If one of your areas is Machine Learning, answer the three questions below: Machine Learning #1 1) Gibbs Sampling is a widely-applicable technique for Bayesian inference in graphical models. a) Briefly summarize Gibbs Sampling, explaining when it can be applied, what is needed to apply it, and what guarantees (if any) are available. b) When would you apply an alternative such as slice sampling or Metropolis-Hastings instead of Gibbs sampling? c) Consider the problem of inducing a discrete hidden Markov model, given data generated from a model with very strong probabilistic dependencies between adjacent hidden states. Why might Gibbs sampling perform poorly in this model?

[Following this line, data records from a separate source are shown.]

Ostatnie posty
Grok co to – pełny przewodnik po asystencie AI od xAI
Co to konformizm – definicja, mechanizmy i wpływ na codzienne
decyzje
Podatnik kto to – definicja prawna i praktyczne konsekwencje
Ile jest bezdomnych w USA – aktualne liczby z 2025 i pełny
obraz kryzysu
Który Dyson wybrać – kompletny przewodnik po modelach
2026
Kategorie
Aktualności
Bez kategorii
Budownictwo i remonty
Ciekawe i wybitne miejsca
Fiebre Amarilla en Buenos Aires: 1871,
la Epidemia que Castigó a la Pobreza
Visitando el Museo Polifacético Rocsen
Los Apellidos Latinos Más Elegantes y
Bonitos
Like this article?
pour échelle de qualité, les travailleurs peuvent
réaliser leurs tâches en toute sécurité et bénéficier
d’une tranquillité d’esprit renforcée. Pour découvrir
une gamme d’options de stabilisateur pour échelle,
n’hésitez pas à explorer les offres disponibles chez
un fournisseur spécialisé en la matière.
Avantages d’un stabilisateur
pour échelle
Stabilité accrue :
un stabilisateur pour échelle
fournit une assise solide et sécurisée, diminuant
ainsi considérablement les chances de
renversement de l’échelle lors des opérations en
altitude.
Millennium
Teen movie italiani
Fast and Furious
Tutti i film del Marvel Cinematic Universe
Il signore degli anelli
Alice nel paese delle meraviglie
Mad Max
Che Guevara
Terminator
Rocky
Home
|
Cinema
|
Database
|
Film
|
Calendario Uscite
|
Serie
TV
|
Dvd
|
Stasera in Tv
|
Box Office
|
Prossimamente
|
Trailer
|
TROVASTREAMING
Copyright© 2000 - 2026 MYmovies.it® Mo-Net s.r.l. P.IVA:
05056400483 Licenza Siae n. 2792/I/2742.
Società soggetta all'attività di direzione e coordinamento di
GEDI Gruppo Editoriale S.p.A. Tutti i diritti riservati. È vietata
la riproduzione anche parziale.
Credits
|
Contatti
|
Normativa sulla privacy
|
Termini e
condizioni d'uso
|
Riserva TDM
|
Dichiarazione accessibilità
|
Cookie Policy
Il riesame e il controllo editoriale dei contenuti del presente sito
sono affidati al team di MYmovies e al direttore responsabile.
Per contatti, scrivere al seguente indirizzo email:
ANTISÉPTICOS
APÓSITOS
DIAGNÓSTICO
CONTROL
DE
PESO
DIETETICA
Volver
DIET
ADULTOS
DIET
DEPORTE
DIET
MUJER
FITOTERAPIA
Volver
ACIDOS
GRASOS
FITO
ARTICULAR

What alternative sampling algorithm might do better? Machine Learning #2 (Fully Observable) Markov Decision Problems Imagine that you re trying to build an autonomous car that will go around a race track. The actions are some version of going forward, backward, turning, applying power. The usual sort of thing. The problem here is that you want the car to start in the, um, starting position and end in the same position: In other words, something like: A-----B D-----C where the task is to go A -> B -> C -> D -> A. One can conceive, I hope, of a simple, straightforward MDP design where A is set as a goal with an appropriate reward function for entering A, but then the episode will end as soon as it starts, and the agent will learn nothing. In fact, it is even worse than that: even with a smarter reward function, if the state space is just the position of the agent then the problem becomes a POMDP and that is not easy to solve. So, how would you design the state space and the reward functions such that the problem is solvable and also does not become a POMDP? Justify your decisions carefully and argue that one of the standard RL algorithms (please say which one) will be able to solve it in reasonable time. (Machine Learning continued next page)

Machine Learning #3 Many recommender systems, such as for music, movies, etc., use feature vectors with dimensions for every item in their library. The user's past watching/listening history are entered into these vectors, resulting in a very sparse vector. a) Describe techniques for dealing with this sparsity in trying to predict which item the user might be interesting in watching/listening to next. b) The user's tastes might change over time. In fact, you suspect that taste changes are predictable and follow a pattern. How would you use a large database of user history from a recommender engine to test your hypothesis? c) Suppose your hypothesis holds true. What type of model might you use to provide better recommendations for a user which takes into account taste changing over time?